### Problem requirements
Please copy out each line of the listing that contains the word "elbow".
##### Data for analysis #####
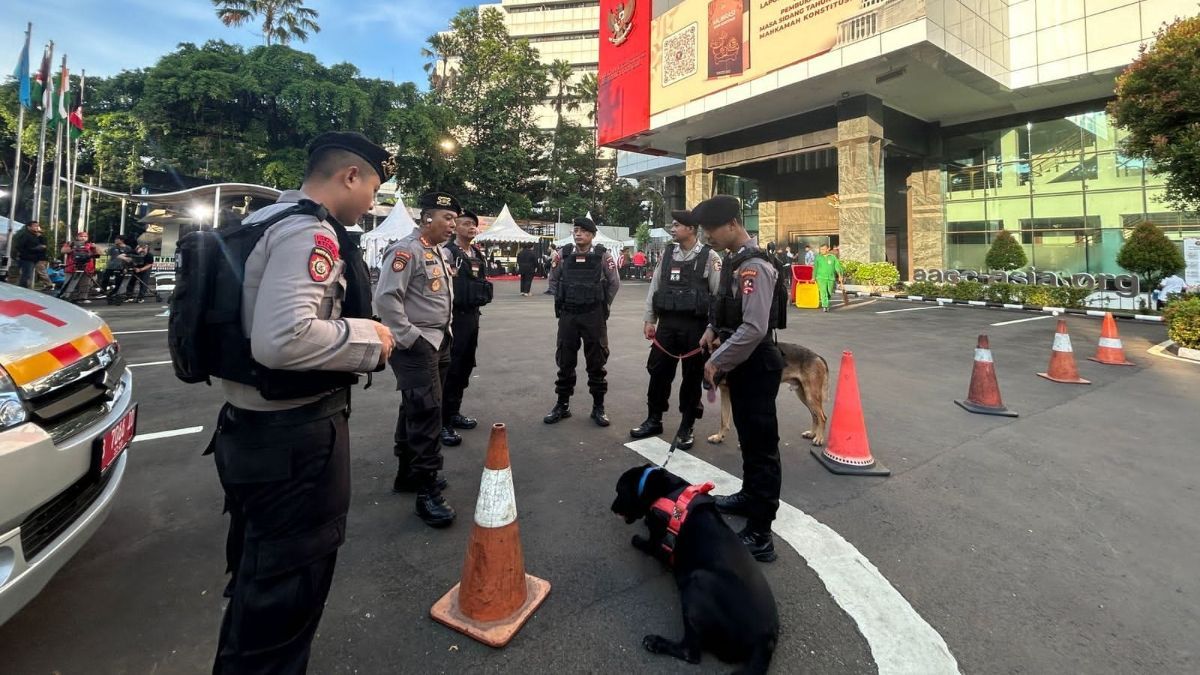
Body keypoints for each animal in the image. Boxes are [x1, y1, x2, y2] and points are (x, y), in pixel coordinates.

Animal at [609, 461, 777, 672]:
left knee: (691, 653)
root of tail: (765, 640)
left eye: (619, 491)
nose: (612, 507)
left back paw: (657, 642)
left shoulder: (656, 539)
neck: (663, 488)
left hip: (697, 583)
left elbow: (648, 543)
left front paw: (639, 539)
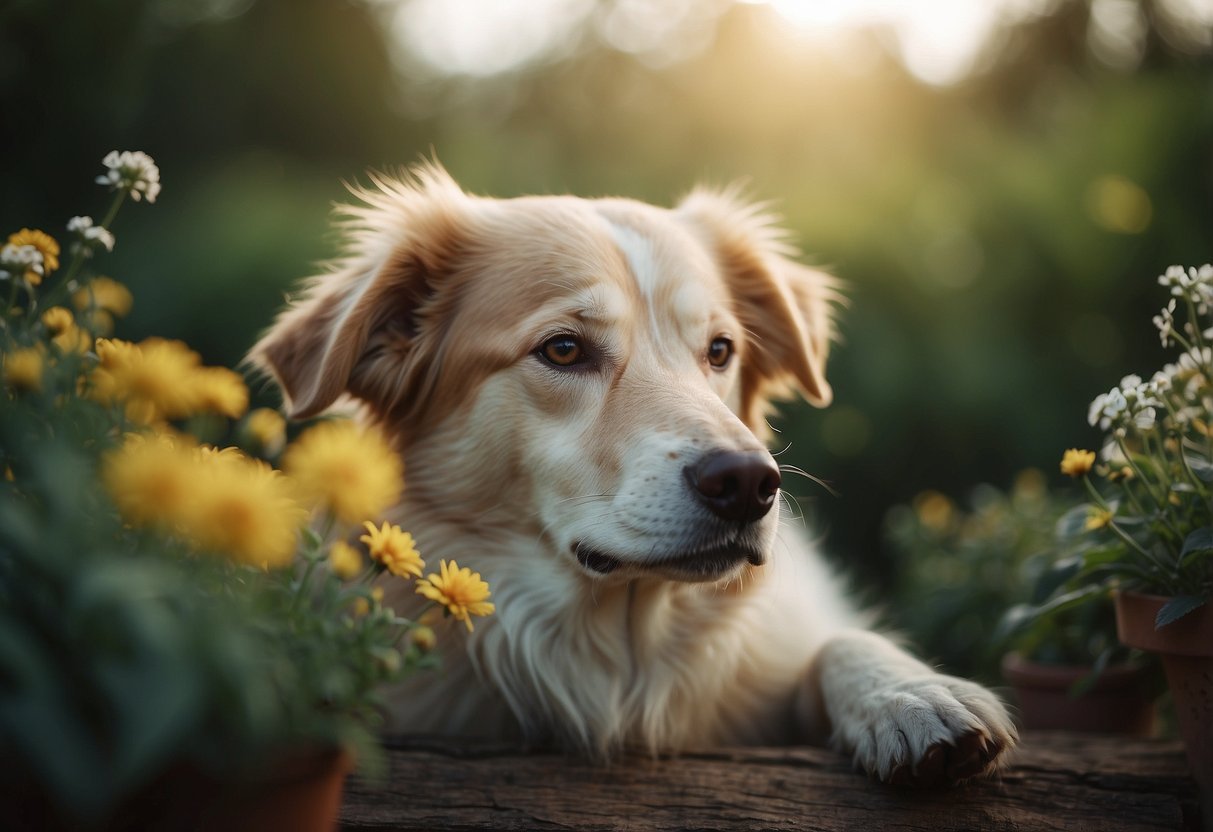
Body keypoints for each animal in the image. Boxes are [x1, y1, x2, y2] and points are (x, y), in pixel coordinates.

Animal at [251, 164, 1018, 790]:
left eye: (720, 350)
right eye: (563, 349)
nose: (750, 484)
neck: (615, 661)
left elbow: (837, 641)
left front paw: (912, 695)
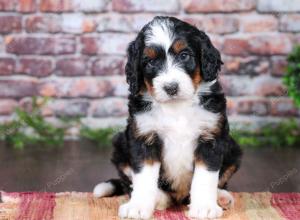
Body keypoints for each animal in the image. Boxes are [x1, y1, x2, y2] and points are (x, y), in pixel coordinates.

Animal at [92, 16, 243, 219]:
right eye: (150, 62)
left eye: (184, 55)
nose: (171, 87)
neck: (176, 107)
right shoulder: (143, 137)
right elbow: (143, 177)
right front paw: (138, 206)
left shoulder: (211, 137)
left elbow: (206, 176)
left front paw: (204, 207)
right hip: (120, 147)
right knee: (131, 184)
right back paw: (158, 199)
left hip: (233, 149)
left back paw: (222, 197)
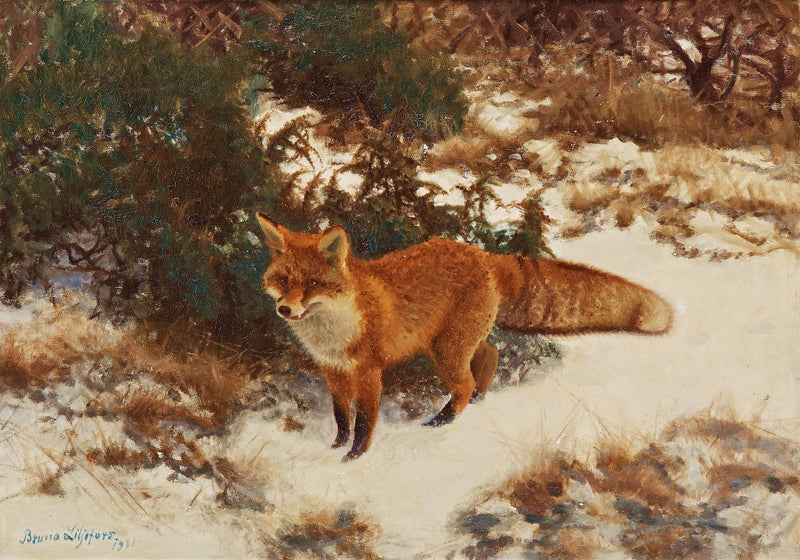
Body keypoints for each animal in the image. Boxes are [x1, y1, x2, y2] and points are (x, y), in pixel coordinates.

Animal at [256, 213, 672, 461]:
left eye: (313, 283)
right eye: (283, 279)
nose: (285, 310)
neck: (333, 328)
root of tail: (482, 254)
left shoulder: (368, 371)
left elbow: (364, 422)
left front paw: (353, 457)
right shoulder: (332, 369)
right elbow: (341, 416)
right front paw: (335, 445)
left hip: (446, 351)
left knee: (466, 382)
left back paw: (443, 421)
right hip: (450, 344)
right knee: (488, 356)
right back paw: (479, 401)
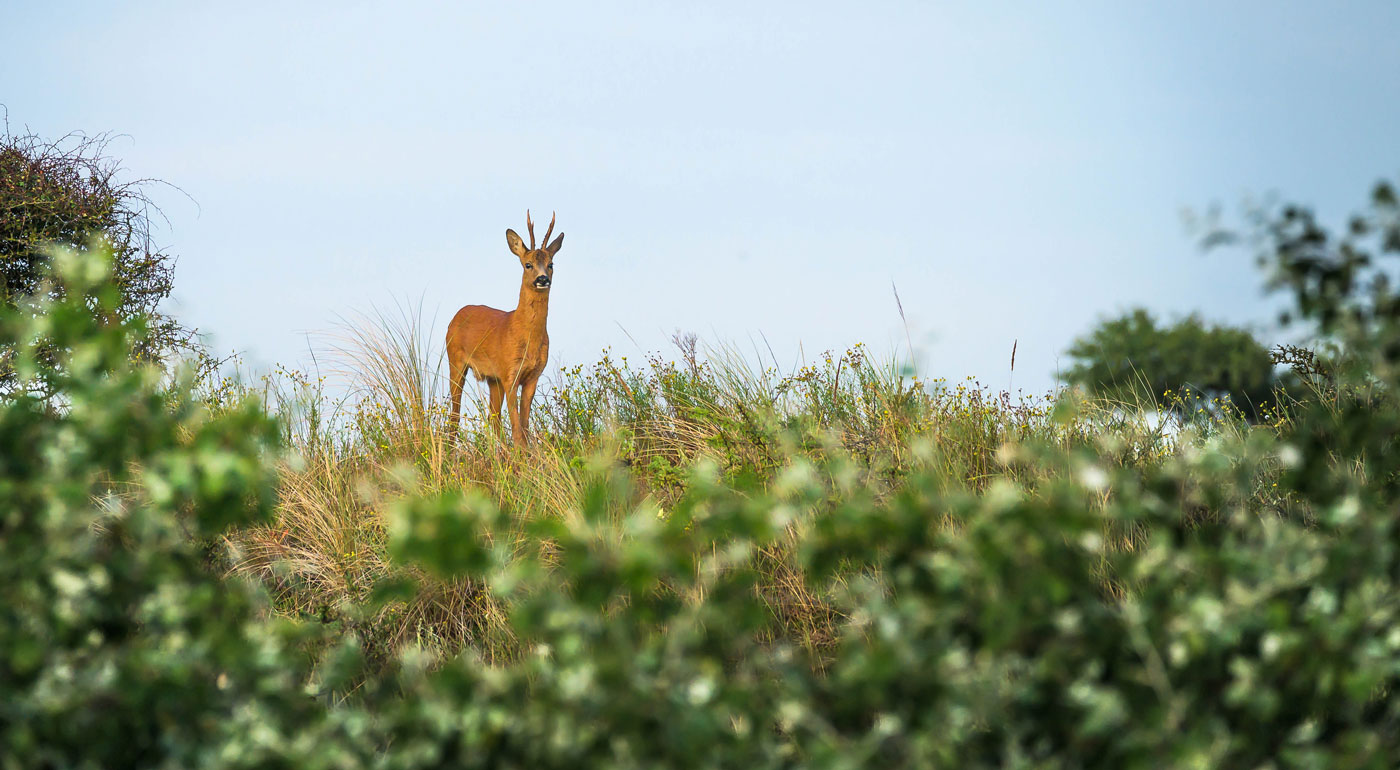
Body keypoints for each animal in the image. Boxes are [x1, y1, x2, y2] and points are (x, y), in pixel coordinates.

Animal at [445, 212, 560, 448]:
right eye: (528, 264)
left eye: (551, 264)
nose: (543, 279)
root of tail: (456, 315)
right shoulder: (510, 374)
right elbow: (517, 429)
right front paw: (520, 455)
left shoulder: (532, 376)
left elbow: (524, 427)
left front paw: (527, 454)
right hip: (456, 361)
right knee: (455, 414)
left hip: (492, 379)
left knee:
#####
### Output for this task
left elbow: (648, 543)
left elbow: (837, 641)
right elbow: (143, 177)
left elbow: (206, 176)
left elbow: (364, 422)
right elbow: (341, 416)
right elbow: (517, 429)
left elbow: (524, 427)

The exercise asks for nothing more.